Port Jefferson, N.Y. is making math and science fun again.
Located on East Broadway, the Maritime Explorium, which first opened its doors in 2005, provides parents and children in the area a space to participate in educational, hands-on activities together while also exposing children to science, technology, engineering and mathematics (STEM) subjects in an environment that highlights Long Island’s maritime history and heritage.
“It was a vision of many professionals in the area who felt there was nothing in Port Jefferson that they constructively they could do with their children,” Carole Van Duyn, a retired teacher who now works at the Explorium, said. “They felt there was wonderful shopping, wonderful restaurants but nothing for them to engage with their children and actively play with them.”
Loud, busy and bustling, the Explorium inhabits the historic Chandlery Building that was originally owned by the Bayles family. In the early 20th century, it was used as a warehouse for ship and boat supplies and is now about the size of a two-story, three bedroom home. Although it is only open from 1 p.m. to 5 p.m. on the weekends, it receives between 40 and 50 visitors of all ages each day. Visitors pay $5 per person and members and children under 1 enter free of charge. Memberships for families with one child is $50 a year and each additional child adds $25 to the membership cost.
The Explorium was originally named The Childrens Maritime Museum, but was renamed to better reflect the facility’s interactiveness. It was reopened as the Maritime Explorium in 2011.
“We felt the Maritime Explorium really addressed the activities and our STEM focus,” Van Duyn said. “We used to be The Children’s Maritime Museum and many people said ‘what do you have to look at?’ rather than exploring all the different opportunities and challenges.”
At a station that consists of a lifesize boat full of rice, children learn to make educated guesses and estimate how much rice can fit in different containers. Sitting outside the boat is Katy Johnston, a writing professor at Stony Brook University and a first time visitor with her daughter Helena. She said was impressed with the explorium’s accommodation of younger children.
“We are loving it,” Johnston said. “[Helena’s] only 19 months old so I wasn’t sure if it would be age-appropriate for her. I figured this place would be geared towards older students and children and as it turns, out there’s lots of fun things for toddlers here.”
In terms of the learning environment, Johnston said the focus on the STEM subjects is apparent, but the Explorium is also designed to cater to each age group.
“The STEM subjects at this age, that comes down to really that sign right there,” she said, pointing to table with a tray of seashells. “[It] says ‘can you sort any of these objects’, can you find any patterns, what properties can you identify, things like sorting, stacking, those are the sort of natural activities that toddlers are interested in.”
At another exhibit, children are given the tools to build a circuit to provide electricity in a lighthouse.
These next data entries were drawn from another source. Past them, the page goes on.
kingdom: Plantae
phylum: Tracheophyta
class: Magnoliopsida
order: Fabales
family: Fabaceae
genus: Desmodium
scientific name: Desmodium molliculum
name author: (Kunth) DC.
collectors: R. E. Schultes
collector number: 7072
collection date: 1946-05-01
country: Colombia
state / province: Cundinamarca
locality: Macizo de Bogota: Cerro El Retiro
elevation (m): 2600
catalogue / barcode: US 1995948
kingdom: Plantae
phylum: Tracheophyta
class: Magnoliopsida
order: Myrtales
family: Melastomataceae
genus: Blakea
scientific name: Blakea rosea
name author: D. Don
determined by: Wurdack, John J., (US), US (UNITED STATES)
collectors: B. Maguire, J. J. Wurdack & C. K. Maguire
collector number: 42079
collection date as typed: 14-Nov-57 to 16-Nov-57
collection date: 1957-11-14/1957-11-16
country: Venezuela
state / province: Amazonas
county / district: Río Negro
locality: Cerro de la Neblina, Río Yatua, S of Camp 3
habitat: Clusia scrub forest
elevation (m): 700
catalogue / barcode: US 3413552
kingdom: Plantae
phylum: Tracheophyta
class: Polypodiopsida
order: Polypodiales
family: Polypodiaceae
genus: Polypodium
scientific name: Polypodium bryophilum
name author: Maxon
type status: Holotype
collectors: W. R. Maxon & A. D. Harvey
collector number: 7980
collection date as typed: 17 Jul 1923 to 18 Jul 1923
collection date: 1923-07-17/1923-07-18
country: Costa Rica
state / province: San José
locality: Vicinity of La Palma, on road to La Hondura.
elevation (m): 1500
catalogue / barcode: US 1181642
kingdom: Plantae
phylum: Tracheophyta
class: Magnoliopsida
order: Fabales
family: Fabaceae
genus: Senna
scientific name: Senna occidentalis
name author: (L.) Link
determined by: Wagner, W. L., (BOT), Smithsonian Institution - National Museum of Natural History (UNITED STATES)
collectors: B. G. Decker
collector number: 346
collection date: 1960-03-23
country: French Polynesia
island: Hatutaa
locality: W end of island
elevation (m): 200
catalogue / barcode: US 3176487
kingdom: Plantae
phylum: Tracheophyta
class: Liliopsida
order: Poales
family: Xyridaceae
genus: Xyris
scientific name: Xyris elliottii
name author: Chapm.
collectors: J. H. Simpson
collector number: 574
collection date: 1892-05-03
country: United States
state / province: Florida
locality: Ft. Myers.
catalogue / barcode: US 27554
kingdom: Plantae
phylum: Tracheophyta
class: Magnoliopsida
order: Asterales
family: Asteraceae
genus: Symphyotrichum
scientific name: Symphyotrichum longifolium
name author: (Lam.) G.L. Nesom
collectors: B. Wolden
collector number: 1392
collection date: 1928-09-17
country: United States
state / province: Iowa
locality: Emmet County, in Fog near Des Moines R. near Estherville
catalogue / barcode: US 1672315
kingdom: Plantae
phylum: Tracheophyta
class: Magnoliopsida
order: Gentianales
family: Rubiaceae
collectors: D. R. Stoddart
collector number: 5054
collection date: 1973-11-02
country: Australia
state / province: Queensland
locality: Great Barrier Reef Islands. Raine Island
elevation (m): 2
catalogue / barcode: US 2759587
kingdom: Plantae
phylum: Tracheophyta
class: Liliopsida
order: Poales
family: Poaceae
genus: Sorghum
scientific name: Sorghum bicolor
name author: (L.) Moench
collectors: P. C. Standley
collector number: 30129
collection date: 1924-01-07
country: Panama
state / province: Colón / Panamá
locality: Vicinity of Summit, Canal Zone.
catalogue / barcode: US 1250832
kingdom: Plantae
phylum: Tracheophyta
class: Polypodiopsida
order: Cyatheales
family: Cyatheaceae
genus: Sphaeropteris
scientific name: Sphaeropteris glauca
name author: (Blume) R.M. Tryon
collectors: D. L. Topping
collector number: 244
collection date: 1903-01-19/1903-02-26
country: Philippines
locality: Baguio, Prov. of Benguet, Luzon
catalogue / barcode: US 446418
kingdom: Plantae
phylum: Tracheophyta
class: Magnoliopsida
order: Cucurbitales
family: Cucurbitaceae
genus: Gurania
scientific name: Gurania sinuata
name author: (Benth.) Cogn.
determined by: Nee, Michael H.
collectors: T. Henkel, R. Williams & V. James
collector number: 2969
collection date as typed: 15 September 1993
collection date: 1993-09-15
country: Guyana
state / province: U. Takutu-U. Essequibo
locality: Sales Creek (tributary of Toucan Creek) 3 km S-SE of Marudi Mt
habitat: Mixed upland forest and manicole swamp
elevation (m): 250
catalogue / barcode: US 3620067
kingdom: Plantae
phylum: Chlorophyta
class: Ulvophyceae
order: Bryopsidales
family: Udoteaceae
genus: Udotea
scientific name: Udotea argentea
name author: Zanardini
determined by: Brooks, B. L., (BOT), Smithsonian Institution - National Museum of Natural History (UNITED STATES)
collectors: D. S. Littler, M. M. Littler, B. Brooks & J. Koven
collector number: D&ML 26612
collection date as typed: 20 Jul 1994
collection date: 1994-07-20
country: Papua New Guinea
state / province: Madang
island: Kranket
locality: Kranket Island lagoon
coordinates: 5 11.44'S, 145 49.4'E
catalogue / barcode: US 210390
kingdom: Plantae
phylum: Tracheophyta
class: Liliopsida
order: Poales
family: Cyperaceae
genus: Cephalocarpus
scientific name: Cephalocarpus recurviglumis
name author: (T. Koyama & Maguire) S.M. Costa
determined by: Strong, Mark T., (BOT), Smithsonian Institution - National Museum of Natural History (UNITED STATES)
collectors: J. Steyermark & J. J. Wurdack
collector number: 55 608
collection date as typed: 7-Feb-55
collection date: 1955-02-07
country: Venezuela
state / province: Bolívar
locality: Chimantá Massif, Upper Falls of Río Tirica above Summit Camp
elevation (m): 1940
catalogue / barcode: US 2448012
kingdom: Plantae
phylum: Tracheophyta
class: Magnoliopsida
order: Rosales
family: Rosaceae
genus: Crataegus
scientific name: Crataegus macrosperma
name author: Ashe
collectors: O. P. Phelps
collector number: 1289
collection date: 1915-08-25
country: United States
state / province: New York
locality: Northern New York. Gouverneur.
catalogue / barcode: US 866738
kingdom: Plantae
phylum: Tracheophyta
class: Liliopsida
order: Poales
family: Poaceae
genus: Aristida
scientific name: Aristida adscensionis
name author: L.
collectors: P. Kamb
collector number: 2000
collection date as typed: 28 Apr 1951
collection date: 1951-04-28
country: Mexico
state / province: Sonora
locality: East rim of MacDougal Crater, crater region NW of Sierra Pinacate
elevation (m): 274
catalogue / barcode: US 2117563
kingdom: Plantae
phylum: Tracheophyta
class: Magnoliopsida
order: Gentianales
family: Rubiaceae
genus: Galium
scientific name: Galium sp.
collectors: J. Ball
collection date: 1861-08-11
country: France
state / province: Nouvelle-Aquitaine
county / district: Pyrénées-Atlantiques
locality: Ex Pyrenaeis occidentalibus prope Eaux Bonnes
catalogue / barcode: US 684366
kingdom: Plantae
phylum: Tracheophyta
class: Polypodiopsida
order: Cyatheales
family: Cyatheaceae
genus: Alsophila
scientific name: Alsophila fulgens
There’s also a signal center where they can send messages back and forth to one another using pictures and morse code.
For others, the Explorium is less of an educational space and more of a place for families to spend time together. While the Explorium does allow parents to drop their children off for a couple of hours, most choose to stay. Herman Werner, who is a member of the Maritime Explorium’s Board of Directors, brings his granddaughter on Sundays and enjoys it himself.
“There’s so much to do. It’s not something where you just sit back and you just let the child play,” Werner said. “There’s so much even for the adults to do, especially working with the children. It keeps the parents interested.”
As a nonprofit organization, Van Duyn said that most of the money comes from grant writing and private donations. In 2013, the Explorium was the recipient of the Selma Greenberg Memorial Fund Grant, which gave the Explorium $5,000 in support of STEM for Girls at the Maritime Explorium.
According to the Explorium’s income tax exemption form, in 2011 it received $124,777 of its $162,872 total revenue from contributions, gifts, grants and other similar donations. $1,125 came from membership and visiting fees.
However, the amount that children learn and the skills they gain at the Explorium play a role in its growing membership.
“They’re moving from one thing to another and they’re using their mind,” Van Duyn said. “It’s all spatial relationship and all constructivist engineering science but they’re all having fun for two, three hours. Almost always the parents then buy a membership for a full year and bring their friends. It’s mostly word of mouth.”
Maggie, a seven-year-old from Port Jefferson, has been a frequent Explorium visitor since she was three. While she has outgrown some of the attractions, there are still other activities she can participate in.
“I really like doing the marshmallows and toothpicks [to build structures] and sending messages,” she said. “I used to like playing in the rice boat but I don’t really like it anymore. I just feel like I can’t fit anymore.”
But for Van Duyn, no matter how old the children get, the Explorium experience is enjoyable all around.
“When I retired, my husband said to me, ‘you’re going to miss working with the children’,” she said. “It’s just so exciting to play, to actively play and constructively play and lead children to those ‘ah-ha’ and ‘wow’ moments.”